The National Resistance Movement (NRM) is closely watching the disagreements in the Democratic Party (DP) and People power Pressure groups.
According to the NRM party’s national treasurer, Rose Namayanja, there is no more need for the ruling party to tell Ugandans that Opposition parties and pressure groups are too weak to manage the country, Namayanja remarked in reference to the latest wrangles that have hit the oldest political party in Uganda, DP, on Saturday.
Namayanja said the NRM is well-prepared for the 2021 general elections. “As NRM, the day we finish an election, we immediately start with planning for the next one,” she noted
Namayanja was speaking to journalists after a thanksgiving ceremony for Paul Mugerwa and his wife Rebecca Mugerwa, at Ngobe Seventh-day Adventist (SDA) church in Bunamwaya, Wakiso district.
The couple was thanking God for spending a decade in marriage and the various educational achievements they have obtained.
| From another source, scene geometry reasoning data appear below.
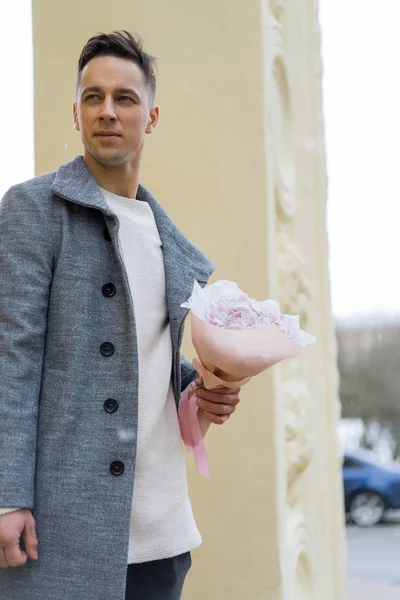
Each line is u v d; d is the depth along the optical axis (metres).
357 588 8.43
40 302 1.71
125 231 1.85
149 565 1.77
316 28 4.29
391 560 10.51
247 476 2.86
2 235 1.75
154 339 1.83
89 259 1.76
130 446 1.69
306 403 3.62
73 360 1.70
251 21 3.03
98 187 1.83
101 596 1.62
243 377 1.86
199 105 3.02
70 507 1.65
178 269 1.89
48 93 3.04
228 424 2.89
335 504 4.14
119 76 1.86
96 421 1.69
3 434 1.60
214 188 2.98
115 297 1.76
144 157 3.03
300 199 3.79
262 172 2.96
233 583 2.83
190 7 3.06
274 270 2.99
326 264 4.19
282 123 3.49
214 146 2.99
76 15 3.07
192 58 3.04
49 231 1.75
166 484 1.79
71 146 3.01
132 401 1.71
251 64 3.01
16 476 1.59
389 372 22.94
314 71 4.17
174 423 1.86
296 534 3.30
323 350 4.16
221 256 2.95
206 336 1.76
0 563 1.60
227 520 2.86
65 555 1.63
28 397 1.65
Money raised at thanksgiving was dedicated to establishing a marriage center at the church.
Out of the sh6m collected in cash, NRM contributed sh3m. “When you fail before taking power, it shows Ugandans that you are not prepared to manage leadership,” she said. “If you have failed to manage small parties, how will you manage the whole country?”
Conflict within Opposition
The latest infighting in DP has placed the party president general, Norbert Mao and his royalists against the party MPs and those that Mao regards as dissidents.
The ‘anti-Mao’ faction faults Mao and a few members of his executive for mismanaging the party. It is on those grounds that they are demanding accountability for all the party funds.
The attack on the party leaders two weeks ago, during a National Executive Committee meeting at Nakulabye in Kampala, by a group of suspected party members, was a highlight of the deepening crisis.
The party vice-president and the East African Legislative Assembly (EALA) member, Mukasa Mbidde, was injured, while Mao and some of his executive members survived miraculously.
The party responded by suspending the party organizing secretary, Suleiman Kidandala, on grounds that he violated the party constitution. At a press conference last week, Mao threatened to block all the leaders and party branches opposed to him from attending the party’s delegate conference, originally scheduled at the end of May.
Mao has since indicated plans to postpone the conference due to the wrangles. Namayanja, however, appealed to DP and other Opposition parties to put their houses in order. She added that internal party disagreements frustrate multi-party democracy.